Organizational Unit Name: This is optional, but in the case of a large company, this is the department or division.
Common Name: This is the host name of your system for SSL Server certificates. If you are not making an SSL server certificate, this should describe who or what the certificate is used for in a short phrase.
Email Address: I can't imagine this needs explanation. However, it's worth seeing data on the SubjectAltName extension for more information on how certificates deal with email addresses.

You may also be prompted for extra attributes such as challenge password or company name, and these can generally be ignored/left blank.

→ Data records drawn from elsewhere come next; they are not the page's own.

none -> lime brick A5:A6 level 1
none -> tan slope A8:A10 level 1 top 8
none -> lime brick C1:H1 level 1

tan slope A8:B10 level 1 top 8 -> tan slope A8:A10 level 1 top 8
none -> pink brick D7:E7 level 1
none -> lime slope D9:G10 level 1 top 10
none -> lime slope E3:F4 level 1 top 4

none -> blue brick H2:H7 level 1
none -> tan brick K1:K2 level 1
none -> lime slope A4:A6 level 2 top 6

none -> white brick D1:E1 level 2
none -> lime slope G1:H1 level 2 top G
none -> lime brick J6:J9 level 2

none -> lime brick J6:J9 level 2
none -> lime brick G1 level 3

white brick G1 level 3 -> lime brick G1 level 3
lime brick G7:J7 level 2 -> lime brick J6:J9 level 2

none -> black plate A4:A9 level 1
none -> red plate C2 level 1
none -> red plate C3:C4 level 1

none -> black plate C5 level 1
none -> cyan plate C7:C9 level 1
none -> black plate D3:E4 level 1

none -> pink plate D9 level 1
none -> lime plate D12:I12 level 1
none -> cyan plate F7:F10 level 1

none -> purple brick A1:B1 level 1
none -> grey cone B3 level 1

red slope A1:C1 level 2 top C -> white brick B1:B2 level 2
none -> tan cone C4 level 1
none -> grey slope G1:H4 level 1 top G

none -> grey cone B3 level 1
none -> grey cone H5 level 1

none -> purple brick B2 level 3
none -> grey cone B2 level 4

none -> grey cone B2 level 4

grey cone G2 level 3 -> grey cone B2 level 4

At this point, you should have generated a CSR (and possibly a private key). You can now send this CSR to the CA of your choice to be signed.

Default Values

If you would like to have some of these filled in with your information by default, find the [ req_distinguished_name ] section of your openssl.cnf ( you can modify the system-wide one, or if you prefer, make your own copy and reference it with -config openssl.cnf) and change the _default lines. You can also add _default lines for attributes that don't exist. For example, in my openssl.cnf, I have a localityName line but not a localityName_default - but if I add one, it'll work. You must also ensure that under [ req ] you have distinguished_name = req_distiguished_name set (it is default in most distros). For more information on openssl's configuration, see my openssl configuration page.

Adding Extensions

You can also add requested extensions to your CSR by scrolling down to the [ v3_req ] section of your openssl.cnf and adding extensions and their values as you see fit. You must also make sure that under the [ req ] section of your openssl.cnf you have req_extensions = v3_req set, or your changes to the [ v3_req ] section won't have any effect. See my my extensions page and openssl configuration page for more details on those subjects.